──────── RECORDS FOR THE EXERCISE ────────

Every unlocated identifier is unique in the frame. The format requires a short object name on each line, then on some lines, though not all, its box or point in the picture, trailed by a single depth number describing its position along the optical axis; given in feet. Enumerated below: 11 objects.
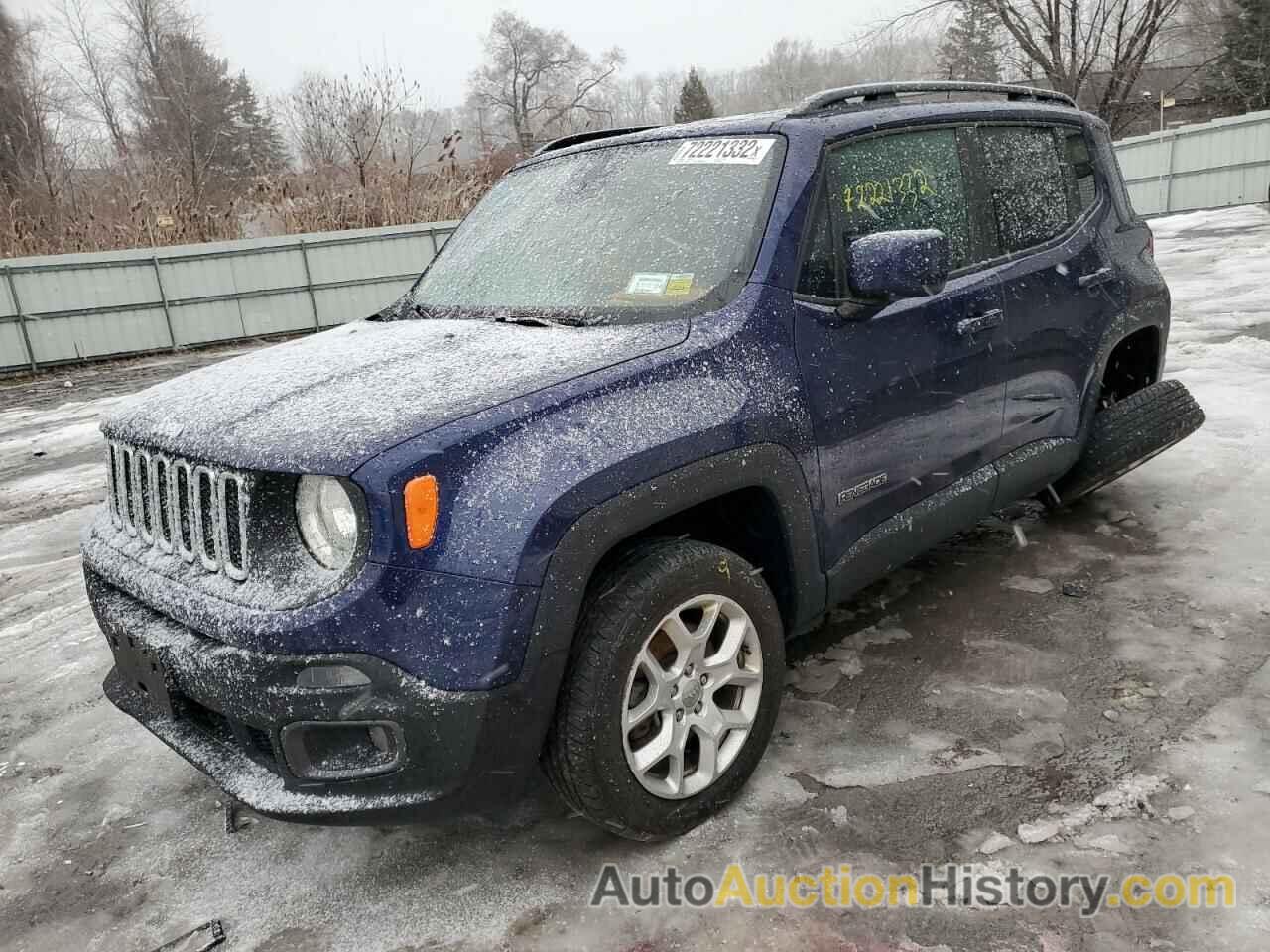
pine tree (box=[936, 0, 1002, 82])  132.57
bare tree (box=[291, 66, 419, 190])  65.67
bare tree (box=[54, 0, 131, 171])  108.88
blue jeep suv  6.73
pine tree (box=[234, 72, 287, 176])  131.95
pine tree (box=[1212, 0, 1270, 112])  115.75
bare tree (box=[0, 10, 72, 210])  78.02
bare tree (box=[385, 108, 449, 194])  63.98
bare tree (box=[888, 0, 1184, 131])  72.84
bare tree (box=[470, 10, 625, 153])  184.34
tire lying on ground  13.12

────────

* **PROBLEM TO SOLVE**:
Begin with the line that holds "blue jeep suv" and write out each line from there to the end of the material, exactly as it stands. Include nothing else.

* **TASK RESPONSE**:
blue jeep suv  6.73
pine tree (box=[234, 72, 287, 176])  131.95
pine tree (box=[1212, 0, 1270, 112])  115.75
bare tree (box=[0, 10, 72, 210])  78.02
bare tree (box=[385, 108, 449, 194])  63.98
bare tree (box=[888, 0, 1184, 131])  72.84
bare tree (box=[470, 10, 625, 153])  184.34
tire lying on ground  13.12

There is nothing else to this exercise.